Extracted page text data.
= = =
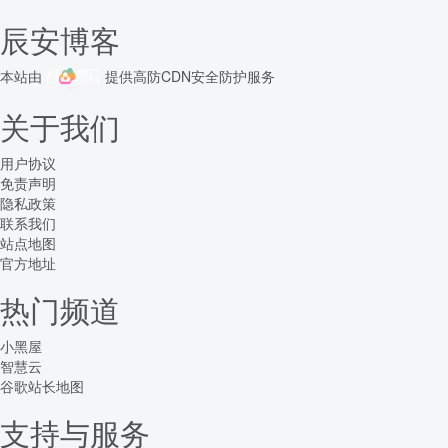
辰安博客
本站由
提供
高防CDN
安全防护服务
关于我们
用户协议
免责声明
隐私政策
联系我们
站点地图
官方地址
热门频道
小黑屋
智慧云
谷歌站长地图
支持与服务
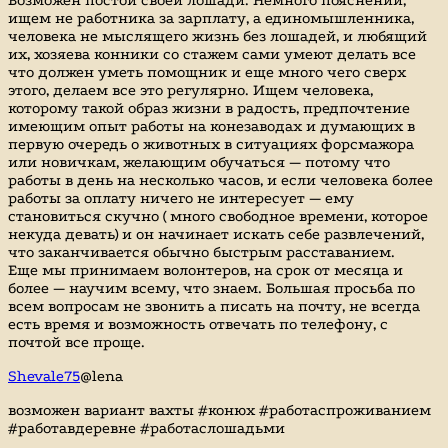
Возможен постой своей лошади. Немного пояснений,
ищем не работника за зарплату, а единомышленника,
человека не мыслящего жизнь без лошадей, и любящий
их, хозяева конники со стажем сами умеют делать все
что должен уметь помощник и еще много чего сверх
этого, делаем все это регулярно. Ищем человека,
которому такой образ жизни в радость, предпочтение
имеющим опыт работы на конезаводах и думающих в
первую очередь о животных в ситуациях форсмажора
или новичкам, желающим обучаться — потому что
работы в день на несколько часов, и если человека более
работы за оплату ничего не интересует — ему
становиться скучно ( много свободное времени, которое
некуда девать) и он начинает искать себе развлечений,
что заканчивается обычно быстрым расставанием.
Еще мы принимаем волонтеров, на срок от месяца и
более — научим всему, что знаем. Большая просьба по
всем вопросам не звонить а писать на почту, не всегда
есть время и возможность отвечать по телефону, с
почтой все проще.
Shevale75
@lena
возможен вариант вахты #конюх #работаспроживанием
#работавдеревне #работаслошадьми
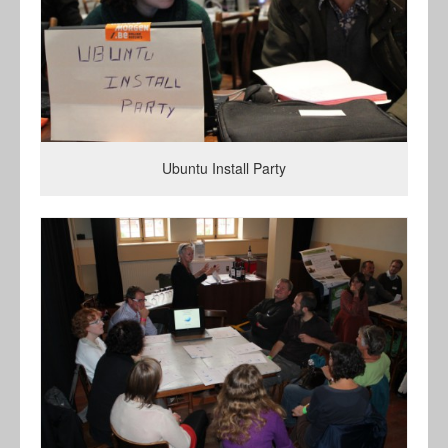
Ubuntu Install Party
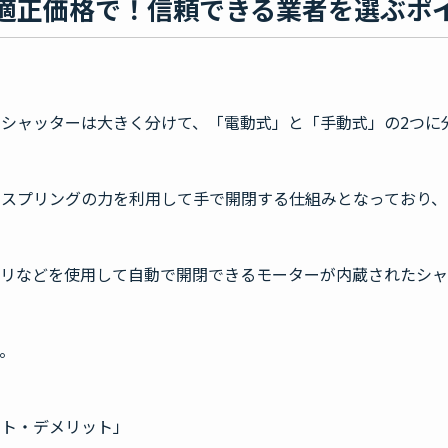
適正価格で！信頼できる業者を選ぶポ
シャッターは大きく分けて、「電動式」と「手動式」の2つに
るスプリングの力を利用して手で開閉する仕組みとなっており、
プリなどを使用して自動で開閉できるモーターが内蔵されたシャ
。
ット・デメリット」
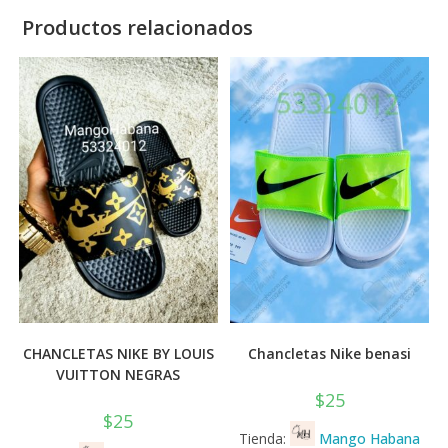
Productos relacionados
CHANCLETAS NIKE BY LOUIS
Chancletas Nike benasi
VUITTON NEGRAS
$
25
$
25
Tienda:
Mango Habana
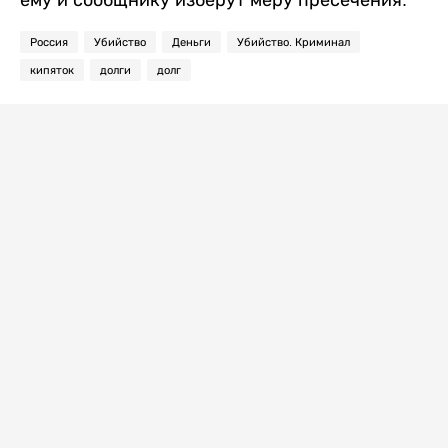
Россия
Убийство
Деньги
Убийство. Криминал
кипяток
долги
долг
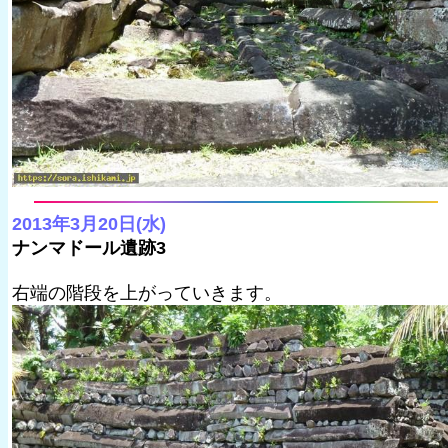
2013年3月20日(水)
ナンマドール遺跡3
右端の階段を上がっていきます。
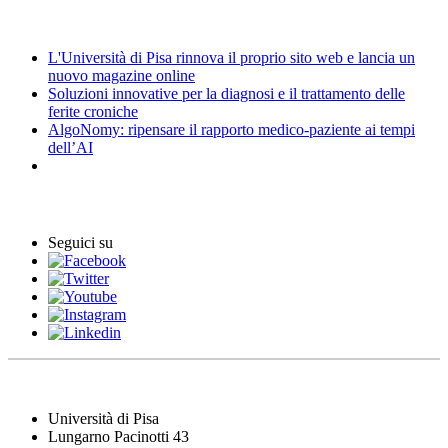
News
L'Università di Pisa rinnova il proprio sito web e lancia un
nuovo magazine online
Soluzioni innovative per la diagnosi e il trattamento delle
ferite croniche
AlgoNomy: ripensare il rapporto medico-paziente ai tempi
dell’AI
Eventi
Seguici su
Università di Pisa
Lungarno Pacinotti 43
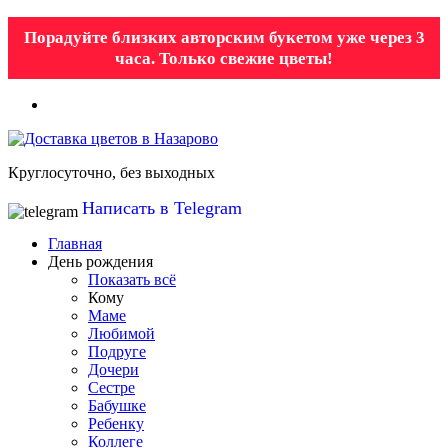
Порадуйте близких авторским букетом уже через 3
часа. Только свежие цветы!
Круглосуточно, без выходных
Написать в Telegram
Главная
День рождения
Показать всё
Кому
Маме
Любимой
Подруге
Дочери
Сестре
Бабушке
Ребенку
Коллеге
= = =
WHAT NEEDS TO BE DONE. Can you turn the lines of the listing, starting at the line containing "2013年3月20日(水)" and ending at the line containing "Lungarno Pacinotti 43", into a JSON list of strings with one string per line? Leave out blank lines and the picture markers.

ANSWER.
[
  "2013年3月20日(水)",
  "ナンマドール遺跡3",
  "右端の階段を上がっていきます。",
  "News",
  "L'Università di Pisa rinnova il proprio sito web e lancia un",
  "nuovo magazine online",
  "Soluzioni innovative per la diagnosi e il trattamento delle",
  "ferite croniche",
  "AlgoNomy: ripensare il rapporto medico-paziente ai tempi",
  "dell’AI",
  "Eventi",
  "Seguici su",
  "Università di Pisa",
  "Lungarno Pacinotti 43"
]